Chronic ileocolic intussusception due to transmural infiltration of diffuse large B cell lymphoma in a 14-year-old boy: a case report

Intussusception is usually considered to be a readily diagnosable disease in terms
of the susceptible age (under 2 years old) and characteristic symptoms, including
intermittent abdominal pain, vomiting, bloody stools and palpable masses. The development
of symptoms depends on the degree of strangulation and obstruction of the bowel.

Chronic intussusception, lasting over 14 days, is a rare condition (Rees and Lari
1976]). The incidence of chronic intussusception has been reported to be 5.2% in all cases
of intussusception and is higher in patients age above 1 year of age (10.3%) than
in those with an age below 1 year (3.1%) (Macaulay and Moore 1955]). Chronic intussusception is non-strangulated and incompletely obstructing. Non-strangulating
intussusception may reduce spontaneously, progress to strangulation or remain stable
(Schulman et al. 1998]). In cases of ‘chronic’ intussusception, nonspecific symptoms, including diarrhea,
anorexia and weight loss, may be present, in addition to typical symptoms associated
with ‘acute’ intussusception (Macaulay and Moore 1955]; Reijnen et al. 1989]). These factors associated with chronic intussusception may make confirming the definitive
diagnosis of ‘chronic’ intussusception challenging, particularly when the initial
treatment is aimed to treat gastroenteritis, as described in our case (Shekhawat et
al. 1992]).

Two mechanisms of chronic intussusception can be assumed, that is: (1) reduction and
invagination may repeat spontaneously or (2) the intussusception may remain unchanged.
In the current case, the latter is an acceptable explanation because (1) we detected
findings compatible with intussusception on the CT scan obtained at the former clinic,
(2) the mucosa of the terminal ileum was severely erosive and edematous and (3) manual
reduction was impossible even after the excision. Although achieving hydrostatic reduction
of chronic intussusception is difficult (Rees and Lari 1976]; Macaulay and Moore 1955]), contrast enemas with or without low hydrostatic pressure may be useful for obtaining
the diagnosis.
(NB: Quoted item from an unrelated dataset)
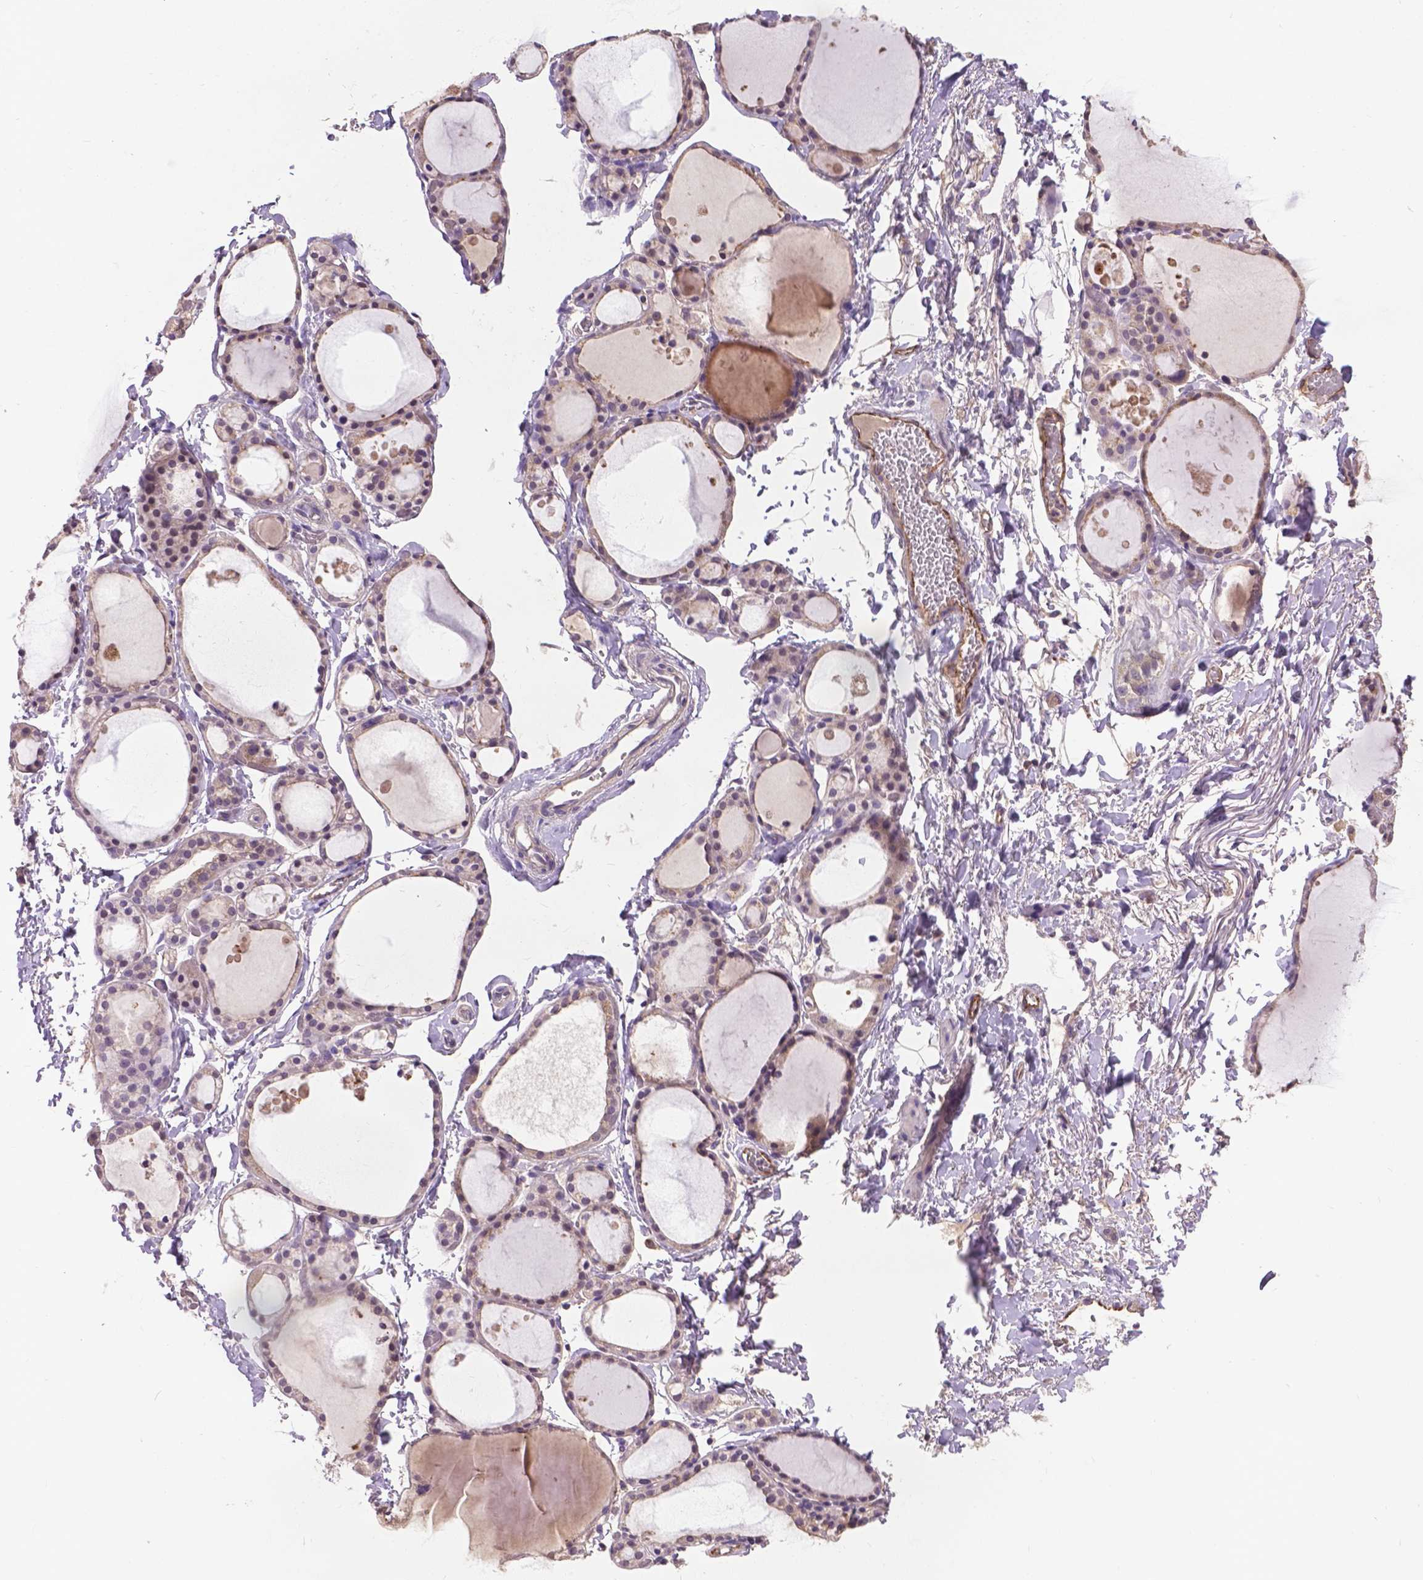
{"staining": {"intensity": "moderate", "quantity": "<25%", "location": "cytoplasmic/membranous,nuclear"}, "tissue": "thyroid gland", "cell_type": "Glandular cells", "image_type": "normal", "snomed": [{"axis": "morphology", "description": "Normal tissue, NOS"}, {"axis": "topography", "description": "Thyroid gland"}], "caption": "Human thyroid gland stained for a protein (brown) demonstrates moderate cytoplasmic/membranous,nuclear positive positivity in approximately <25% of glandular cells.", "gene": "ZNF337", "patient": {"sex": "male", "age": 68}}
In this case, we performed contrast enema with low hydrostatic pressure
to obtain any information of leading point, which resulted in failure. Contrast enema
was not necessarily required in previously diagnosed chronic intussusception same
as our case. Because an organic lead point may frequently be present in patients with
chronic intussusception, early surgical intervention should be applied (Schulman et
al. 1998]; Reijnen et al. 1989]).

Although cases of intussusception in children are usually ‘idiopathic’, approximately
5% of patients have a pathological lead point, including Meckel’s diverticulum, duplication
cysts, polyps or lymphoma (Applegate 2009]). Intussusception occurring in older children and adults is accompanied by a significantly
higher incidence of coexisting neoplasms (Hsiao et al. 2013]). Although pathological lead points in the small intestine are usually benign, around
30% of cases are secondary to malignant lesions, including malignant lymphomas (Akbulut
2012]).

The gastrointestinal tract is one of the most common extranodal sites for non-Hodgkin
lymphoma. Approximately 80–90% of primary gastrointestinal tract lymphomas are of
B-cell origin (Li et al. 2008]). Lymphomas arising in the gastrointestinal tract present with various symptoms,
including abdominal pain, anorexia, weight loss, diarrhea and ileus (Koch et al. 2001]) and can be a rare pathological lead point of intussusception, as in our case (Shakya
et al. 2009]). Sometimes pediatric lymphomas may be related to underlying abnormalities of immunity
associated with either congenital causes, infections, such as with the Epstein Barr
virus, autoimmunity or inflammatory bowel diseases. In the present case, there were
no clinical findings indicating innate or acquired immunodeficiency. Furthermore,
using in situ hybridization, the tumor cells were found to be negative for Epstein
Barr virus-encoded small RNA (data not shown).

Although there are some reports of the non-operative management of lymphoma presenting
with intussusception (Lerner et al. 2011]; Kang et al. 2014]), the administration of chemotherapy under conditions of intussusception due to lymphoma
may have the potential risk of causing tumor lysis syndrome and perforation of the
intestine. If the patient may tolerate surgical intervention, resection of the affected
intestine is a reasonable strategy for reducing the tumor volume and making the correct
histopathological diagnosis. Gupta et al. reported that pediatric patients with Burkitt’s
lymphoma presenting with intussusception often have completely resectable disease
and assumed that the detection of intussusception may lead to an early diagnosis (Gupta
et al. 2007]). We assume that when the size of enteric lymphoma is small, the tumor tends to cause
intussusception rather than obstruction and that when the tumor grows too to be large
to cause invagination, the lesion may cause intestinal obstruction.